Le volet « formation » de ce texte prend ici tout son sens. Nous insistons, pour notre part, sur la formation aux enjeux environnementaux, en particulier ceux qui touchent le littoral, le monde rural et la forêt.

Quant à la formation à l’usage des armes, je ne le répéterai jamais assez, elle devrait surtout s’accompagner d’une formation à leur non-usage, afin de se concentrer sur le rôle préventif de la police territoriale.

Jusqu’alors, les polices municipales, instaurées à la discrétion des maires, étaient trop souvent le reflet des inégalités entre communes pauvres et communes riches. Les communes pauvres subissaient ainsi une double peine : celle de ne pouvoir ni financer une police municipale ni bénéficier du soutien de la police nationale dans les mêmes conditions que les communes riches, comme le voudrait pourtant le principe d’égalité. (M. Claude Dilain marque son approbation.)

J’apprécie le soutien de l’ancien maire de Clichy-sous-Bois ! On a en effet l’impression que les commissariats sont plutôt implantés dans les zones riches, alors même que les communes pauvres peuvent difficilement assumer la dépense que représente une police municipale.

C’est pourquoi je considère de façon extrêmement positive le volet « mutualisation » de ce texte, qui permettra aux communes de gagner en efficacité. Pour cela, il faut toutefois que la mutualisation ne soit pas seulement entendue comme un transfert de compétences, mais plutôt comme une optimisation des moyens. Et la mutualisation ne doit pas s’accompagner non plus d’une extension des pouvoirs des agents de police territoriale.

Nous saluons à cet égard l’ambition de mettre en place une police territorialisée, qui s’appuierait sur une grande connaissance des quartiers et sur une relation de confiance et de proximité avec les habitants. Nous avons déjà eu ce débat à propos de la police de proximité, supprimée par nos prédécesseurs.

La mutualisation des moyens de police à l’échelle intercommunale permettra, je l’espère, de développer une réflexion sur la cohésion territoriale et sur l’aménagement des missions de sécurité à l’échelle des territoires. Il s’agit là d’un noble débat.

Néanmoins, vous l’aurez compris, mes chers collègues, les écologistes, en raison de leur position historique sur la question des polices municipales, ou territoriales, ont choisi de ne pas voter en faveur de cette proposition de loi.

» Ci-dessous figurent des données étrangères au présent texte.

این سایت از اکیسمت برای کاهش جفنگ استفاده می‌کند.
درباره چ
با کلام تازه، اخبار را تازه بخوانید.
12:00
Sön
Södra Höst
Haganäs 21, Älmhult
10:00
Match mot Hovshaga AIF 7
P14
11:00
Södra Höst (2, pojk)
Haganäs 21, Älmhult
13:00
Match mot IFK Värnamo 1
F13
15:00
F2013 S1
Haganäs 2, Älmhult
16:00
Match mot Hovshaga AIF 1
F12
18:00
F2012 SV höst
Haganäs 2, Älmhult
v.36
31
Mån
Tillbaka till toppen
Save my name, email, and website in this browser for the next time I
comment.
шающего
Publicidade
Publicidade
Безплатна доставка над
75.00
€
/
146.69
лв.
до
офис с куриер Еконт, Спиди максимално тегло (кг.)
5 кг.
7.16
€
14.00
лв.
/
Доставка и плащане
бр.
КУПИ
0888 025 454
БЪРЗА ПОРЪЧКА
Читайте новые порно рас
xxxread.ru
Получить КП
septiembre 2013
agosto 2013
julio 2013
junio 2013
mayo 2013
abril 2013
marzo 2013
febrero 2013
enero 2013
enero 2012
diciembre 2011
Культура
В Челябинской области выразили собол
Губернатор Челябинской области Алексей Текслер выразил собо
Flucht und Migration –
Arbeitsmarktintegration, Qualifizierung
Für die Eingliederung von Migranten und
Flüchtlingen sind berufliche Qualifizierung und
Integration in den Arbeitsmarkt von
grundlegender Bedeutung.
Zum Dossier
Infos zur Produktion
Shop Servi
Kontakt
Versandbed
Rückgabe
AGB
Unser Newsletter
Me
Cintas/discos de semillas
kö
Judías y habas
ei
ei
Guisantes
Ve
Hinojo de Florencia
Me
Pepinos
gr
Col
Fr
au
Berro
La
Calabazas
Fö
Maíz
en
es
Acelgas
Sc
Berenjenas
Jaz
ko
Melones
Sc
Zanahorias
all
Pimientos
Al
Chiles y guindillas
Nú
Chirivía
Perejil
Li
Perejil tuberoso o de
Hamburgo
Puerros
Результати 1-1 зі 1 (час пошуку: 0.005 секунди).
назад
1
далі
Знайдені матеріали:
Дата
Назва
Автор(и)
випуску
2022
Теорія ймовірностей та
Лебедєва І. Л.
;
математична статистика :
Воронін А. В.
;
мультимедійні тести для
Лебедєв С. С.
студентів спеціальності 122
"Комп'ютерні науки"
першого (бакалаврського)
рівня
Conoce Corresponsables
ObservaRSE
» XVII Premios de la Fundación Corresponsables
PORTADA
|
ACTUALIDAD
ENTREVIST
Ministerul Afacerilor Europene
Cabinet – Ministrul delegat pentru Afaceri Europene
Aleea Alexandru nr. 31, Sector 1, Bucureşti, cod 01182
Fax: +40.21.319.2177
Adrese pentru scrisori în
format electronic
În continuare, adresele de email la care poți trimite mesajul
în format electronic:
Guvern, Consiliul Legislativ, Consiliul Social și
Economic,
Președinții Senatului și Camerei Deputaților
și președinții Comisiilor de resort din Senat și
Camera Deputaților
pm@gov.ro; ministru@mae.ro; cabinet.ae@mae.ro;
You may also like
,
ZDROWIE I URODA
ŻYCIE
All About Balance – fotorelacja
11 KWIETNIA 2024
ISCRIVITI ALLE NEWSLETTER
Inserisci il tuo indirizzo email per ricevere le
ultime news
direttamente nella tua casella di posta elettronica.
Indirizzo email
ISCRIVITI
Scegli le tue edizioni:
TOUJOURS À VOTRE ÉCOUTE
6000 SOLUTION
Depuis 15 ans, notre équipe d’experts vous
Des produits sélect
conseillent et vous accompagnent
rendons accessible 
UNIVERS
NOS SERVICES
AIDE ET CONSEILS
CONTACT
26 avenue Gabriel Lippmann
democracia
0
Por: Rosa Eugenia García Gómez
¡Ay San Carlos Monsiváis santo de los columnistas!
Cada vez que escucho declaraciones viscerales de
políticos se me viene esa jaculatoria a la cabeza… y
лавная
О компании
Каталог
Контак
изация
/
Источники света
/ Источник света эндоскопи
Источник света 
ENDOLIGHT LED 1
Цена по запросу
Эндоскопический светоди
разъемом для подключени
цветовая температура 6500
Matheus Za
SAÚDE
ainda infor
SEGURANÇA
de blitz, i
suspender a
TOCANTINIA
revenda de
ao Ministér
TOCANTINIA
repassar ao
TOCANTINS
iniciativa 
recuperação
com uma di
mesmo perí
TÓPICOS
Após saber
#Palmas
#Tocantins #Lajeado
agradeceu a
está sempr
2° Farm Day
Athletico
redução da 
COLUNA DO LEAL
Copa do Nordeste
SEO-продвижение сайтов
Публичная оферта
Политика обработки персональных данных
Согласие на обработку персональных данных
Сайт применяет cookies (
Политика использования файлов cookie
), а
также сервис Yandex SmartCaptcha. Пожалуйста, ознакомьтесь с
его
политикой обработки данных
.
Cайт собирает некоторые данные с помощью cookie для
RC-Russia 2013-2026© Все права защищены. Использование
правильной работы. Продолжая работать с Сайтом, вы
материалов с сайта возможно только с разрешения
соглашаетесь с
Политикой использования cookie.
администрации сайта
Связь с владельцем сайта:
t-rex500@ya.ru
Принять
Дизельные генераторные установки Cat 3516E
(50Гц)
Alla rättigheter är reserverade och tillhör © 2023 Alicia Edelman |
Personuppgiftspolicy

Nous nous abstiendrons cependant au regard de l’indéniable cohérence du texte et des éléments extrêmement intéressants qui y ont été ajoutés pour ancrer davantage la question de la sécurité au plus près des territoires et faire en sorte que nous puissions collectivement œuvrer pour l’intérêt général. C’est l’avantage du bicamérisme, avec un Sénat qui peut, plus facilement que l’Assemblée nationale, s’éloigner des querelles partisanes.

Je tiens d’ailleurs, pour finir, à saluer les deux coauteurs de ce texte, qui va plus dans le bon sens que dans le mauvais ! (Mme Éliane Assassi et M. Claude Dilain applaudissent.)